In May 2013, an appellate panel of the New York Supreme Court affirmed the decision of a lower state court, holding that local municipalities have the power to enact zoning ordinances that ban “all activities related to the exploration for, and the production or storage of, natural gas and petroleum within its borders.” Town of Dryden et al., v. Norse Energy Corp., New York State Supreme Court, Appellate Division Third Department (May 2, 2013). In 2011, the Town of Dryden, New York banned hydraulic fracturing by passing a zoning ordinance that prohibited “all activities related to the exploration for, and the production or storage of, natural gas and petroleum.” Norse Energy challenged the ordinance, relying primarily on preemption arguments. In the May 2013 decision, the court considered the power ceded to localities in New York and whether the text of the OGSML includes any provisions that preempt Dryden’s ordinance. That lower court concluded there was no evidence of express or implied preemption in the OGSML.

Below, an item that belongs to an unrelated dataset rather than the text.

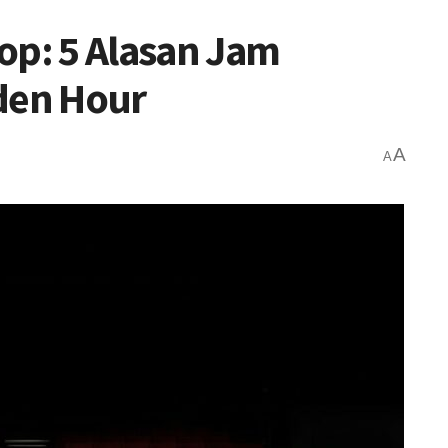
op: 5 Alasan Jam
den Hour
A
A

In the latest appeal, Norse has appealed the New York State Supreme Court, Appellate Division Third Judicial Department’s decision, claiming that a clause in the OGSML preempts efforts on behalf of local authorities to ban hydraulic fracturing operations. The Dryden case will be heard with a similar case between the Town of Middlefield, New York and Cooperstown Holstein Corporation. Both of the cases hinge largely on the preemption language of the OGSML, which Chief Judge Karen Peters previously ruled is meant to “insure uniform statewide standards and procedures with respect to the technical operational activities of the oil, gas and mining industries in an effort to increase efficiency while minimizing waste,” and not to “to usurp the authority traditionally delegated to municipalities to establish permissible and prohibited uses of land within their jurisdictions.” Under this interpretation, the OGSML only preempts local governments from regulating energy companies as well as the hydraulic fracturing process itself, but not from regulating zoning and land use.
The State of New York placed a moratorium on hydraulic fracturing in July 2008 until lawmakers could draw up new regulations for the drilling process. In February, Governor Cuomo abandoned the process, further postponing any decision until the New York Department of Environmental Conservation and the State Commissioner of Health could provide more conclusive evidence as to the effects of hydraulic fracturing on health and the environment. While the State and the Governor have still yet to issue a final decision regarding hydraulic fracturing in the State, with as many as 170 municipalities enacting bans or moratoriums on the practice, the outcome of the Dryden and Middlefield cases will likely have a significant impact on future development of the New York Marcellus Shale. A decision from the high court is expected sometime in 2014.
New York is not the only state confronting issues of local authority over oil and gas drilling. In July 2012, the Pennsylvania Supreme Court struck down as unconstitutional certain sections of the recently passed “Act 13” that would have removed a municipality’s ability to zone out oil and gas drilling in Pennsylvania.